As I grew and developed, my music came with, it became part of me, part of my fabric.  It wasn’t a cloak I wore on occasions, it was part of who I was, always, like DNA. I am who I am because I listened to ‘An Cat Dubh/Into The Heart’ on repeat throughout the night for several weeks in the winter of ’83. The way I reacted to that experience formed the person I became – it influenced my moods, my character, how I interacted with others.

‘I will Follow’ isn’t a great song in its abstract form. It’s not particularly clever, nor is it even very original. It’s just another 3 1/2 minute guitar song like all the others, but to me it’s the song+memories+emotions. And that’s why I can never recommend that song to anyone else, because it’s not just the song I experience when I hear it, it’s the whole package, and that’s not what’s on offer.

The blissfulness we all experience through music is much more than just the song we hear, it’s an evocation of an entire chapter of our lives, and therefore by extension it’s as unique as is our own fingerprint.

The almost 40 year old ‘An Cat Dubh/Into The Heart’ still stops me in my tracks even now. It’s so beautiful it makes me want to cry, particularly the transition from An Cat Dubh to Into the Heart – I can’t put it into words how I feel at 1min 40s into Into The Heart when Bono cries those melancholy words Into the heart, into the heart of a child, I can go back, I can stay a while‘ whilst The Edge’s guitar gently weeps over the top, before swirling round the back and straight through the middle of those aching lyrics mourning the loss of childhood (my God, just typing that makes me weepy).

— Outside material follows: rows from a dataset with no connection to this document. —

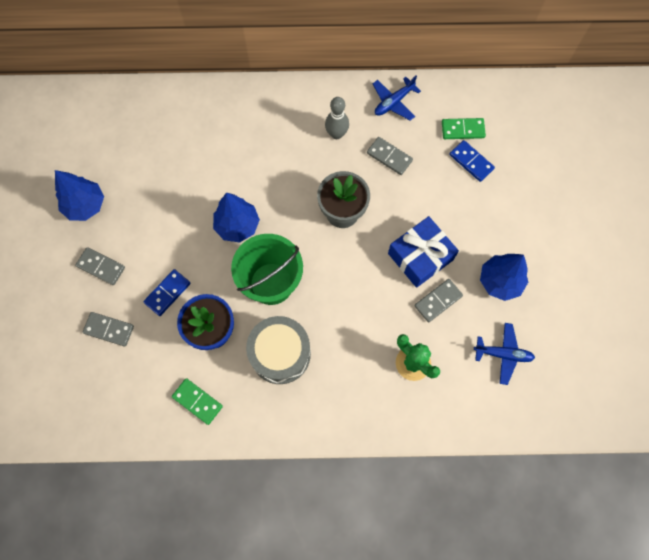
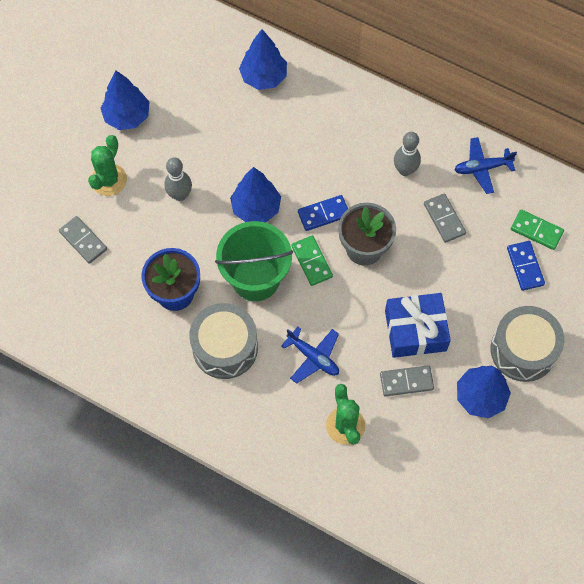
camera: 30 degrees right, 5 degrees down
grey domino [75,247,125,285] -> green cactus [88,135,127,196]
blue domino [143,269,191,316] -> blue domino moved to [298,195,348,231]
green domino [172,378,223,425] -> green domino moved to [291,235,333,286]
blue plane [474,323,535,385] -> blue plane moved to [281,327,339,384]
none -> grey bowling pin [164,157,192,201]
none -> blue tree [239,29,287,90]
none -> grey drum [491,306,564,382]

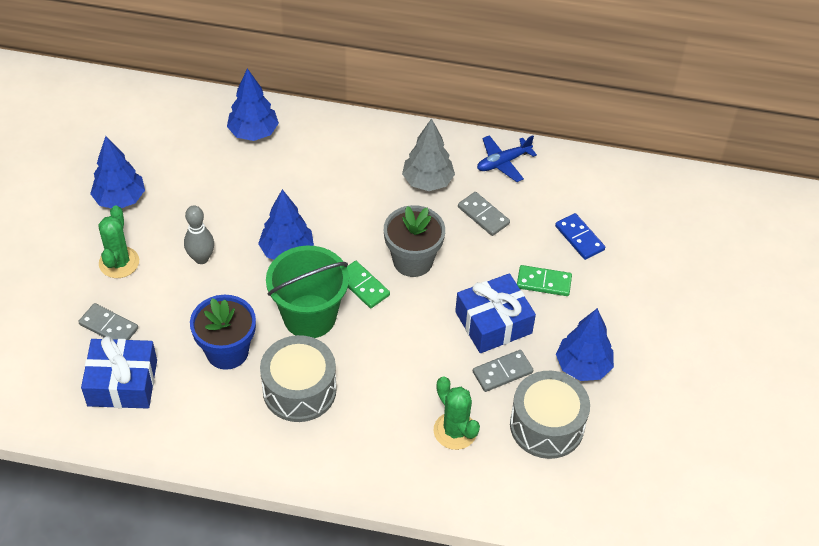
camera: 20 degrees left, 15 degrees down
blue plane [281,327,339,384] -> none
blue domino [298,195,348,231] -> none
grey bowling pin [394,132,421,176] -> grey tree [402,118,455,191]
grey drum [491,306,564,382] -> grey drum moved to [510,371,590,459]
green domino [511,210,564,250] -> green domino moved to [517,265,572,296]
none -> blue gift [81,336,157,409]

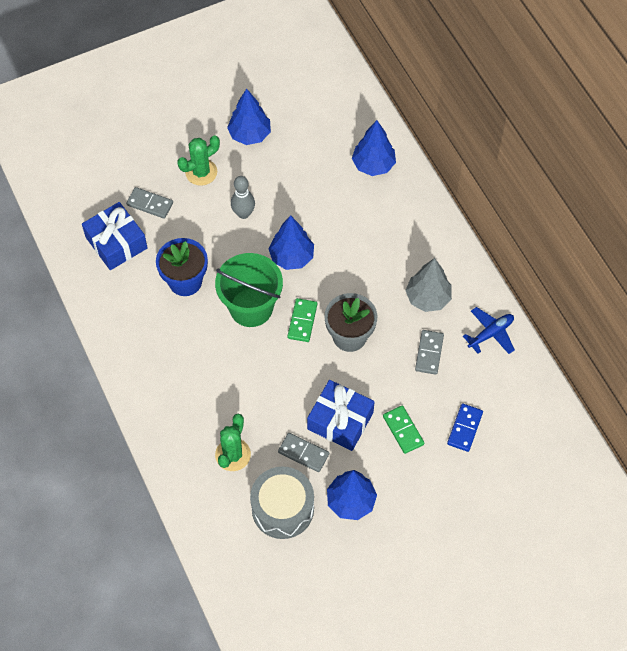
camera: 55 degrees right, 10 degrees up
grey domino [78,303,138,340] -> grey domino turned 60 degrees counterclockwise [126,187,173,219]
grey drum [260,335,337,422] -> none
blue plane [477,135,537,182] -> blue plane turned 120 degrees clockwise [463,307,515,354]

It’s special to me because I remember the very real fear I had of leaving home for the first time. I remember being genuinely scared of being alone, of having to grow up, not having the faintest clue what my future would look like. That song evokes that time, but if I play it to anyone else it’s just a song that draws a rather awkward, blank stare. I’m trying to share a 3-dimensional experience through 2-dimensional soundwaves.

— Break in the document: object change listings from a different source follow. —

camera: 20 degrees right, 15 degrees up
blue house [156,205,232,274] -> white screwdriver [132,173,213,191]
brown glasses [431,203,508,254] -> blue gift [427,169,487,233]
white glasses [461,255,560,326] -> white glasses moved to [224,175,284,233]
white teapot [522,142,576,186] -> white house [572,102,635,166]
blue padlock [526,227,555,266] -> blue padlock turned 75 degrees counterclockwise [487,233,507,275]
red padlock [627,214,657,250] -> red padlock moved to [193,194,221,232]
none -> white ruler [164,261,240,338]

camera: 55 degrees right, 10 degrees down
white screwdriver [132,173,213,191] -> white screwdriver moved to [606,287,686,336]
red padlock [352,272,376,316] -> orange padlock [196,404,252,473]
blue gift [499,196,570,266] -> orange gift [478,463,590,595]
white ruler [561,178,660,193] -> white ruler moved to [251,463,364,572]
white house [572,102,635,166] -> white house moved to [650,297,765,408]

And for similar reasons, it’s also utter folly to try to like other people’s music. Ed Sheeran is popular in these modern times and I’ve tried ever so hard to like him so I can stay in the game, stay relevant, but I think he’s just a bit shit. I find his music soulless and banal, sorry Ed, it’s not personal.

The truth is, Ed writes for a different audience, for people that are still growing, still forming themselves. He writes for students being dropped off by their parents in September 2019, not 1983, students who are also shit scared of what the future holds, students who are carrying (albeit in digital form) Ed Sheeran songs to comfort them to sleep in the wee small hours.

And so modern day kids will grow up loving Ed or Jay Z in pretty much the same way as I loved U2 and Julian Cope, and that’s OK, it’s not a competition and there should be no league table. We shouldn’t try and sell our music to others because it’s not the music that’s on offer, it’s something much greater, something less tangible, something non-transferable.

Shakespeare said ‘Let music be the food of love’, but I say let musical-experiences be the food of the soul. Your soul. Music is an object, but music plus memory becomes a lifetime and the two should never be conflated.

No one song beats any other song. ‘My’ music wasn’t the best, but it was, and still is, ‘mine’. My music became part of my stories and my stories became my life. In the same way, their music will always be theirs and your music will always be yours.

So sing your Ed Sheeran song, sing it for you and rejoice, but for the love of God turn that dreary racket down, I can’t hear myself think.